Chapter 12.9, Problem 1P

Jessica says she doesn‘t understand the Pythagorean theorem. She put numbers in for a, b, and c in the equation $a^2+b^2=c^2$ , but the equation isn't always true. For example, when she put in a = 2, b = 3, and c = 4, she got 4 + 9 = 16, which isn’t correct. Jessica wants to know why the Pythagorean theorem isn’t working‘ Write an informative paragraph discussing Jessica’s conundrum. Why does the Pythagorean theorem appear not to be correct?
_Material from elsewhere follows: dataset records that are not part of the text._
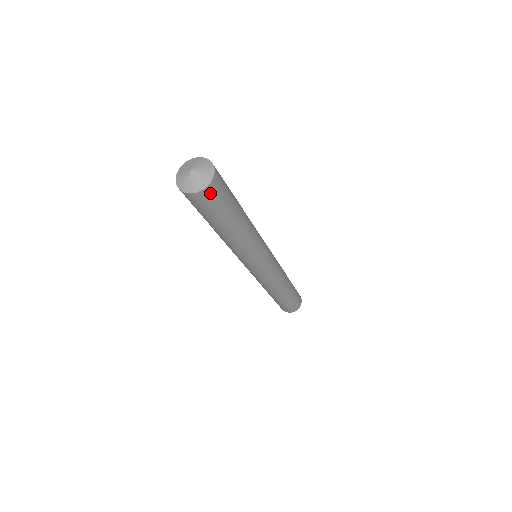
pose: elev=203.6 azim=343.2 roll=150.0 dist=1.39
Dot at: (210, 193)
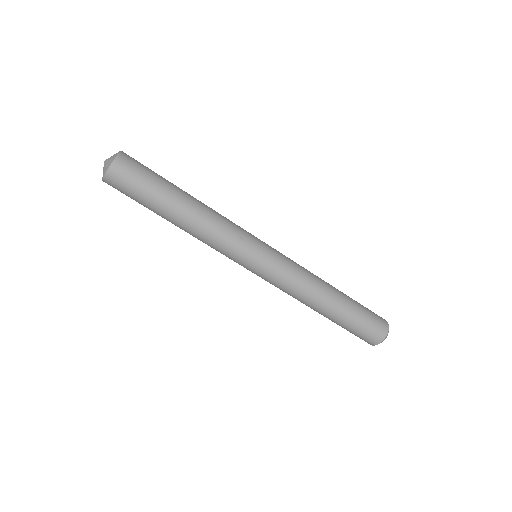
Dot at: (129, 157)
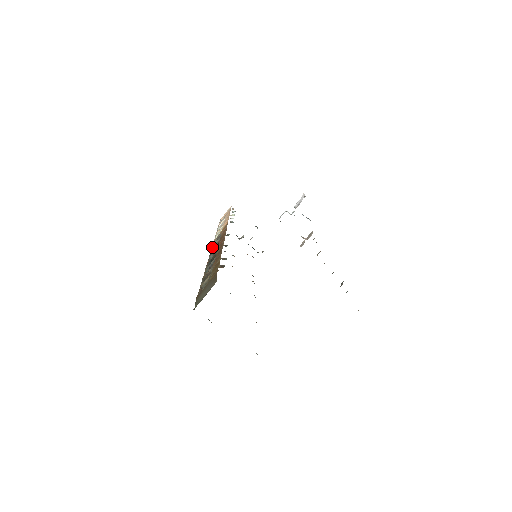
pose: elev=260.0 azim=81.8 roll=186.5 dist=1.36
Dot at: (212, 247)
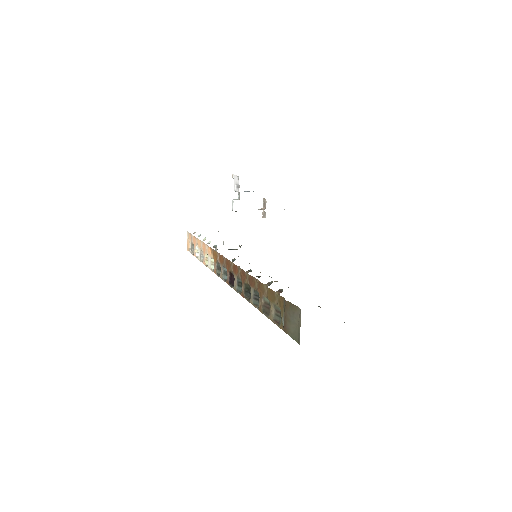
Dot at: (223, 279)
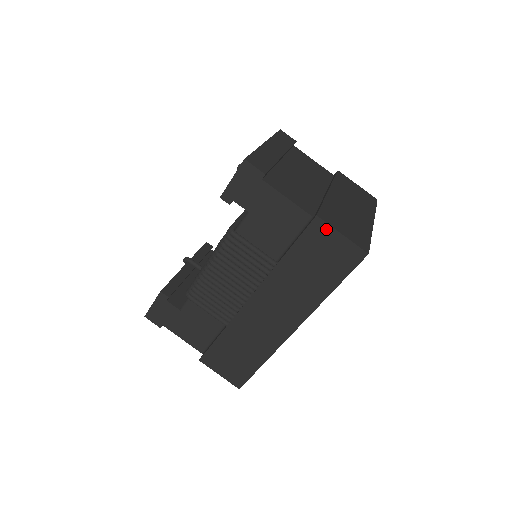
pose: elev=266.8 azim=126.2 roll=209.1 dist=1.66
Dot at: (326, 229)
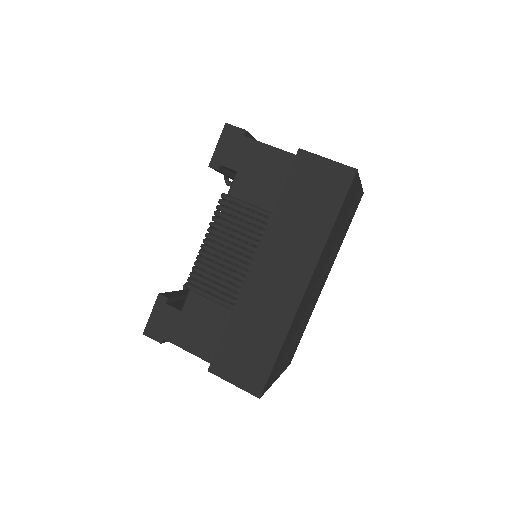
Dot at: (311, 158)
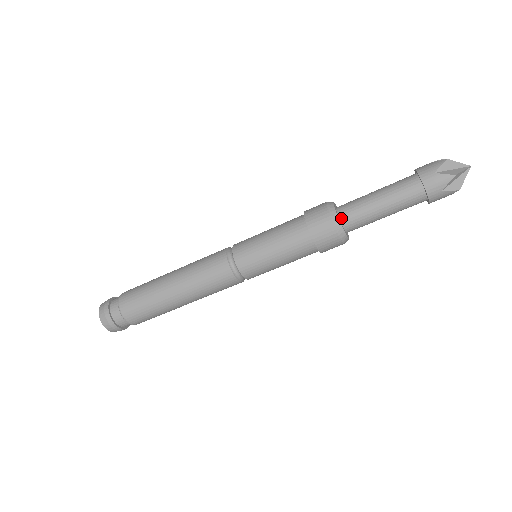
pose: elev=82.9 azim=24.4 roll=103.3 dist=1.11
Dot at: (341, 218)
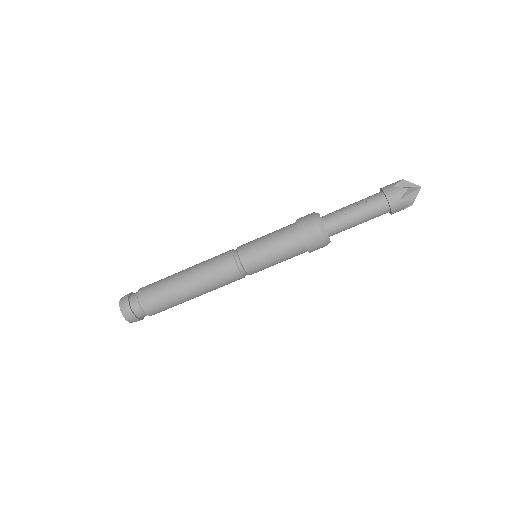
Dot at: (328, 232)
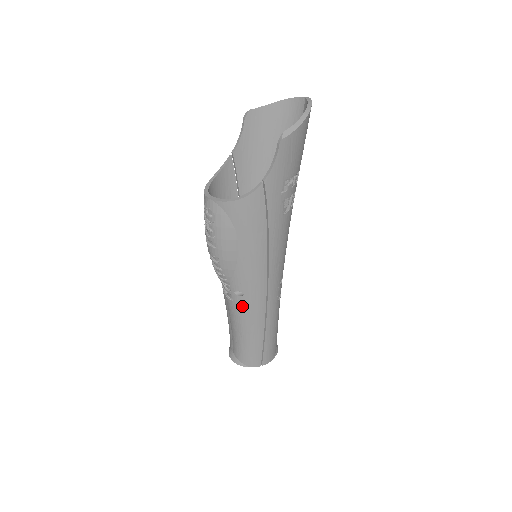
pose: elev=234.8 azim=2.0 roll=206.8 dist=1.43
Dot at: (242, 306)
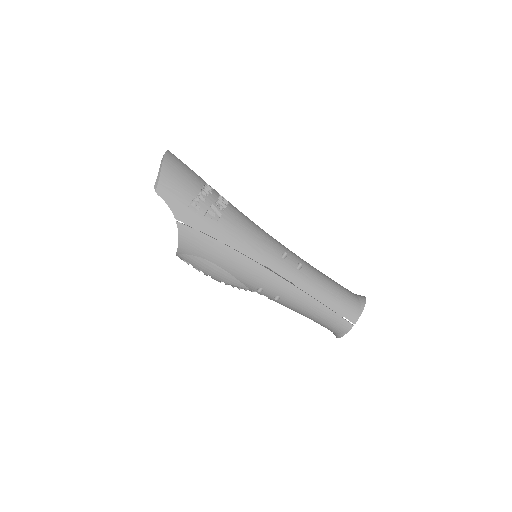
Dot at: (274, 296)
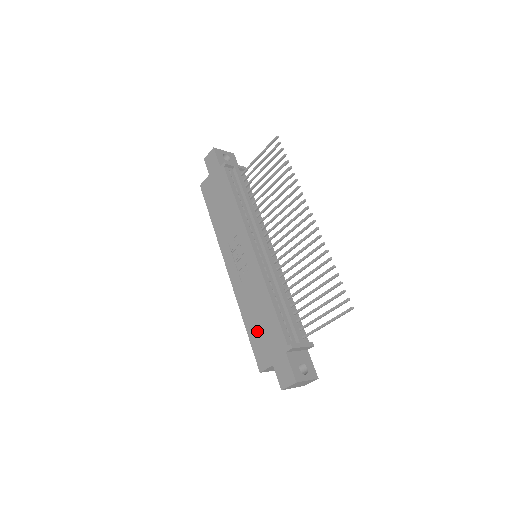
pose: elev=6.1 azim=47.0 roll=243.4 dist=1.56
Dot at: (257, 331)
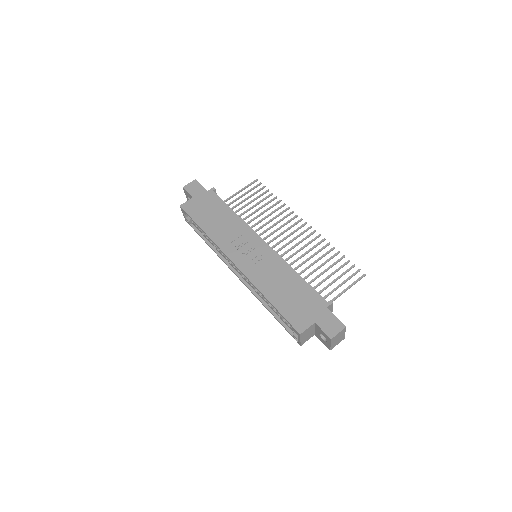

What misunderstanding does Jessica have?

To determine

The reason why the Pythagorean theorem is not satisfied for the given values.

Answer to Problem 1P

The Pythagorean theorem is applicable on right angled triangles only.

Explanation of Solution

Given Information:

Pythagorean theorem

  $a^2+b^2=c^2$

  $\begin{array}{l}a=2\\ b=3\\ c=4\end{array}$

Formula used

  $a^2+b^2=c^2$

Calculation:

According to J, the Pythagorean theorem is

  $a^2+b^2=c^2$

Where a, b, c = sides of a triangle.

J does not remember the fact that the Pythagorean theorem is only applicable on right angled triangles.

The reason why the theorem appears wrong to her is that the theorem cannot be applied for the triangle with arbitrary sides. According to Pythagorean theorem,

‘The sum of squares of sides of right angled triangle is equal to the square of hypotenuse.’